___ DOCUMENT ___
The map is fixed and the environment has deterministic transitions.  However, the distinct pickup and drop-off points are chosen randomly from 4 fixed locations in the grid, each assigned a different letter.  The starting location of the taxicab is also chosen randomly.

The agent has 6 actions: 4 for movement, 1 for pickup, and 1 for drop-off.  Attempting a pickup when there is no passenger at the location incurs a reward of -10.  Dropping off a passenger outside one of the four designated zones is prohibited, and attempting it also incurs a reward of −10.  Dropping the passenger off at the correct destination provides the agent with a reward of 20.  Otherwise, the agent incurs a reward of −1 per time step.

Your job is to train your agent until it converges to the optimal state-action value function.  You will have to think carefully about algorithm implementation, especially exploration parameters.

## Q-learning

Q-learning is a fundamental reinforcement-learning algorithm that has been successfully used to solve a variety of  decision-making  problems.   Like  Sarsa,  it  is  a  model-free  method  based  on  temporal-difference  learning. However, unlike Sarsa, Q-learning is *off-policy*, which means the policy it learns about can be different than the policy it uses to generate its behavior.  In Q-learning, this *target* policy is the greedy policy with respect to the current value-function estimate.

## Procedure

- You should return the optimal *Q-value* for a specific state-action pair of the Taxi environment.

- To solve this problem you should implement the Q-learning algorithm and use it to solve the Taxi environment. The agent  should  explore  the MDP, collect data  to  learn an optimal  policy and also the optimal Q-value function.  Be mindful of how you handle terminal states: if $S_t$ is a terminal state, then $V(St)$ should always be 0.  Use $\gamma= 0.90$ - this is important, as the optimal value function depends on the discount rate.  Also, note that an $\epsilon$-greedy strategy can find an optimal policy despite finding sub-optimal Q-values.   As we are looking for optimal  Q-values, you will have to carefully consider your exploration strategy.
___ TASK MATERIAL ___
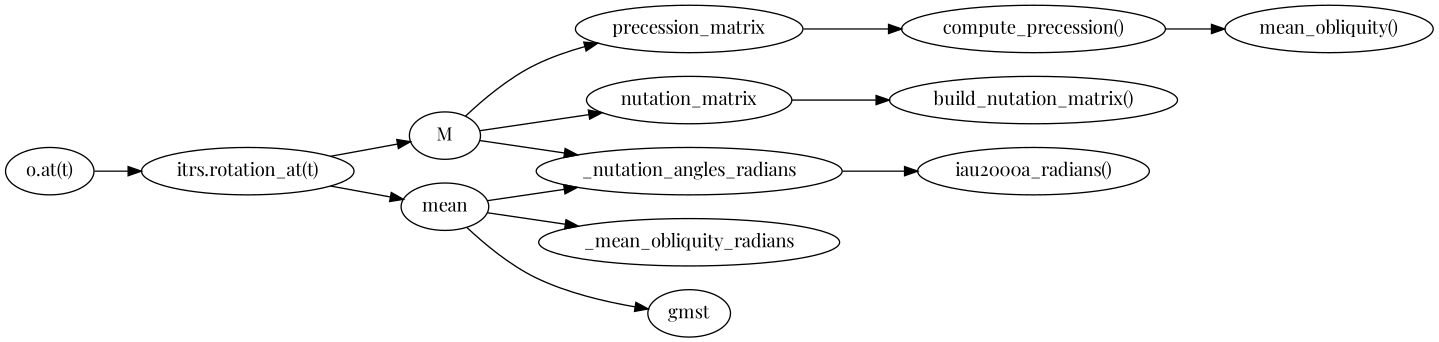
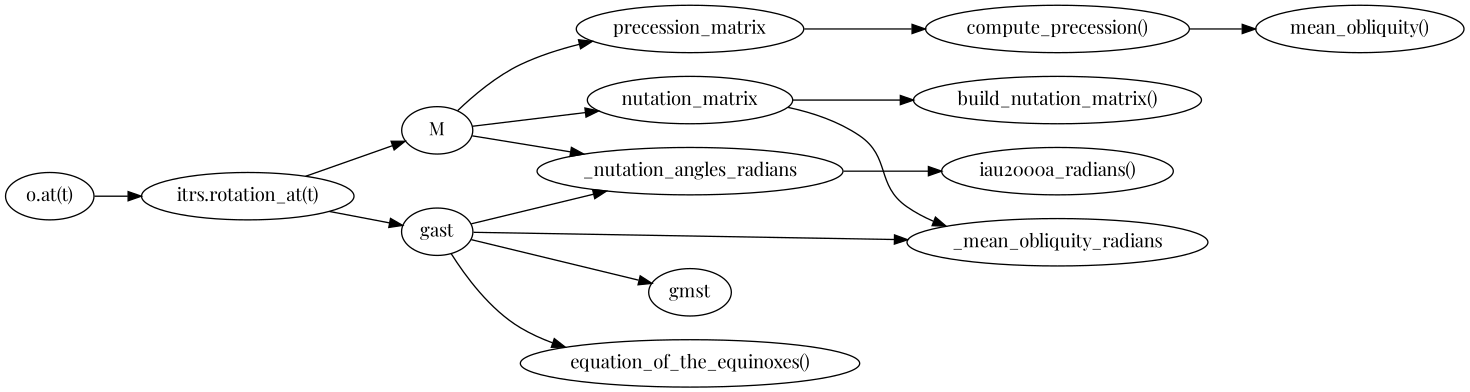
  digraph {
    fontname="Playfair Display"
    rankdir=LR
    node [fontname="Playfair Display"]
    edge [fontname="Playfair Display"]
    M
    precession_matrix
    nutation_matrix
    _nutation_angles_radians
    "compute_precession()"
    _mean_obliquity_radians
    "build_nutation_matrix()"
    "mean_obliquity()"
    "iau2000a_radians()"
    "o.at(t)"
    "itrs.rotation_at(t)"
-   gast [label=mean]
+   gast
+   "equation_of_the_equinoxes()"
    gmst
    M -> precession_matrix
    M -> nutation_matrix
    M -> _nutation_angles_radians
    precession_matrix -> "compute_precession()"
+   nutation_matrix -> _mean_obliquity_radians
    nutation_matrix -> "build_nutation_matrix()"
    _nutation_angles_radians -> "iau2000a_radians()"
    "compute_precession()" -> "mean_obliquity()"
    "o.at(t)" -> "itrs.rotation_at(t)"
    "itrs.rotation_at(t)" -> M
    "itrs.rotation_at(t)" -> gast
    gast -> _nutation_angles_radians
    gast -> _mean_obliquity_radians
+   gast -> "equation_of_the_equinoxes()"
    gast -> gmst
  }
___
## THE TASKS
1: Copy out the dataset items line for line, keeping every character the same, and leave out the pictures.
2: Pick up the text on Q-learning in the Taxi environment after its final sentence and keep writing.

## TASK ANSWERS
1:
  digraph {
    fontname="Playfair Display"
    rankdir=LR
    node [fontname="Playfair Display"]
    edge [fontname="Playfair Display"]
    M
    precession_matrix
    nutation_matrix
    _nutation_angles_radians
    "compute_precession()"
    _mean_obliquity_radians
    "build_nutation_matrix()"
    "mean_obliquity()"
    "iau2000a_radians()"
    "o.at(t)"
    "itrs.rotation_at(t)"
-   gast [label=mean]
+   gast
+   "equation_of_the_equinoxes()"
    gmst
    M -> precession_matrix
    M -> nutation_matrix
    M -> _nutation_angles_radians
    precession_matrix -> "compute_precession()"
+   nutation_matrix -> _mean_obliquity_radians
    nutation_matrix -> "build_nutation_matrix()"
    _nutation_angles_radians -> "iau2000a_radians()"
    "compute_precession()" -> "mean_obliquity()"
    "o.at(t)" -> "itrs.rotation_at(t)"
    "itrs.rotation_at(t)" -> M
    "itrs.rotation_at(t)" -> gast
    gast -> _nutation_angles_radians
    gast -> _mean_obliquity_radians
+   gast -> "equation_of_the_equinoxes()"
    gast -> gmst
  }

2:
## Resources

The concepts explored in this homework are covered by:

-   Lesson 4: Convergence

-   Lesson 7: Exploring Exploration

-   Chapter 6 (6.5 Q-learning: Off-policy TD Control) of http://incompleteideas.net/book/the-book-2nd.html

-   Chapter 2 (2.6.1 Q-learning) of 'Algorithms for Sequential Decision Making', M.
    Littman, 1996

## Submission

-   The due date is indicated on the Canvas page for this assignment.
    Make sure you have set your timezone in Canvas to ensure the deadline is accurate.

-   Submit your finished notebook on Gradescope. Your grade is based on
    a set of hidden test cases. You will have unlimited submissions -
    only the last score is kept.

-   Use the template below to implement your code. We have also provided
    some test cases for you. If your code passes the given test cases,
    it will run (though possibly not pass all the tests) on Gradescope. 
    Be cognisant of performance.  If the autograder fails because of memory 
    or runtime issues, you need to refactor your solution

-   Gradescope is using python 3.6.x. For permitted libraries, please see
    the requirements.txt file, You can also use any core library
    (i.e., anything in the Python standard library).
    No other library can be used.  Also, make sure the name of your
    notebook matches the name of the provided notebook.  Gradescope times
    out after 10 minutes.


In [48]:
import numpy as np
import gym


class QLearningAgent(object):
    def __init__(self):
        """
        Initialize your Q table and hyperparameters
        """
        env = gym.make('Taxi-v3')
        seed = 42
        env.seed(seed)
        np.random.seed(seed)

        # TODO
        self.Q = np.zeros([env.observation_space.n, env.action_space.n])
        self.env = env.env
        self.gamma = 0.9
        self.epsilon = 0.9
        self.epsilon_decay = 0.00001
        self.alpha = 1.0
        self.num_episodes = 100000

    def solve(self):
        """
        Implement the Q learning algorithm
        """
        # loop over episodes
        for i in range(self.num_episodes):
            # reset the environment
            state = self.env.reset()
            done = False
            # loop over this episode until it is done
            while not done:
                # select an action using epsilon greedy policy
                action = self.get_epsilon_greedy_action(state, self.Q, self.epsilon, self.env)
                # take a step in the environment
                next_state, reward, done, _ = self.env.step(action)
                # select the next action using greedy policy (no exploration, need this for Bellman)
                next_state_max_action = self.get_greedy_action(next_state, self.Q)
                # update the Q table - Bellman equation
                update = self.alpha * (reward + self.gamma * self.Q[next_state, next_state_max_action] - self.Q[state, action])
                self.Q[state, action] += update
                state = next_state
            
            # decay epsilon 
            if self.epsilon > 0.075:
                self.epsilon = self.epsilon * (1 - self.epsilon_decay)
        self.env.close()


    def Q_table(self, state, action):
        """
        return the optimal value for State-Action pair in the Q Table
        """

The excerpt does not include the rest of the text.